10 de enero de 2014

La estación

El tren avanzaba con una rapidez asfixiante. Las ruedas, las cadenas, la locomotora, toda la maquinaria, rugía con un estruendo imperioso, profundo y metálico, teñido con el característico sonido de la velocidad. 
Observó por una vez en todo el viaje el otro lado de la ventanilla, el de dentro. 
No había reparado en la diversidad de viajeros que hacían el mismo recorrido que él.
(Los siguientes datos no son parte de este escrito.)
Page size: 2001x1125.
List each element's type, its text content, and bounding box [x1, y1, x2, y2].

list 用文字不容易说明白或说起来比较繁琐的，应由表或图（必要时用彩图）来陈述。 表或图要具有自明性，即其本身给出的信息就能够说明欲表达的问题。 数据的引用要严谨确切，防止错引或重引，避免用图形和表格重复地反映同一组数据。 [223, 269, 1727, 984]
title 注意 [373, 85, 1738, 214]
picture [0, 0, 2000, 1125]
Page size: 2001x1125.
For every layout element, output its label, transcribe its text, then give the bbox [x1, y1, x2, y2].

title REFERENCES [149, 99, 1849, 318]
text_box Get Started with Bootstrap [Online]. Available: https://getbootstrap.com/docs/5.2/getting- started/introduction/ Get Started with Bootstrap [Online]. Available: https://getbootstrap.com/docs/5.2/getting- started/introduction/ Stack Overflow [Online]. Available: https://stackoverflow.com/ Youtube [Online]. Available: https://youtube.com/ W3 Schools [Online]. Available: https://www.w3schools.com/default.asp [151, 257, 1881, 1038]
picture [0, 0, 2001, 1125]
Unos asientos más adelante, una señora mayor con el pelo canoso y un jersey de lana hecho a saber cuántos años antes, se aferraba con debilitadas fuerzas a una única y pequeña maleta de tela oscura; cerca de la anciana había una pareja con un bebé en sus brazos que dormía (en ese momento recordó haber escuchado en alguna parte del viaje el molesto llanto de la criatura); dos asientos por delante del suyo había una chica joven que viajaba sin ninguna compañía y que mantenía una calma desconcertante en su edad.
Se preguntó por qué estaban allí.
Se preguntó igualmente si alguno de ellos se había cuestionado lo mismo sobre él.
¿Por qué viajaba él en ese tren?
Bueno, ni siquiera él lo sabía.
Había necesitado huir y aquel había sido el único refugio que le había prometido llevarle tan lejos como fuera posible, lo que necesitaba. La verdad es que ni siquiera recordaba el nombre de la ciudad a la que se dirigía y que tenía aquel extraño nombre norteño con una combinación tan extravagante de consonantes.
Qué más da.
Si precisamente lo que buscaba era algo desconocido donde no pudiera dar nada por hecho y donde nada fuera como antes. Pero tampoco podía huir del todo y eso aún no lo entendía.
El incesante quejido del motor fue sustituido por un grito agudo.
Después el silencio de la estación marcó claramente el contraste.
Le recibió una estación vacía (tanto como aquel vagón en el que había viajado), donde sólo había un único guardia, viejo y aquejado por los años que ni siquiera revisaba quién bajaba o subía en el tren.
A lo lejos se divisaban unos edificios imponentes, aquello era la ciudad.
Aquella era su nueva vida.

Cogió aire y se sumergió tras un breve camino en coche en un mar de edificios.
El aire de la ciudad apestaba a contaminación (al menos en la periferia donde lo único que se podían encontrar eran largos atascos), pero hasta ese olor resultaba agradable ahora. Arrastró su maleta a través del asfalto, adentrándose en calles completamente desconocidas y dejó que hirviera dentro de él la necesidad de comenzar a descubrirlas, el deseo de vivir pequeñas aventuras en su nuevo escenario.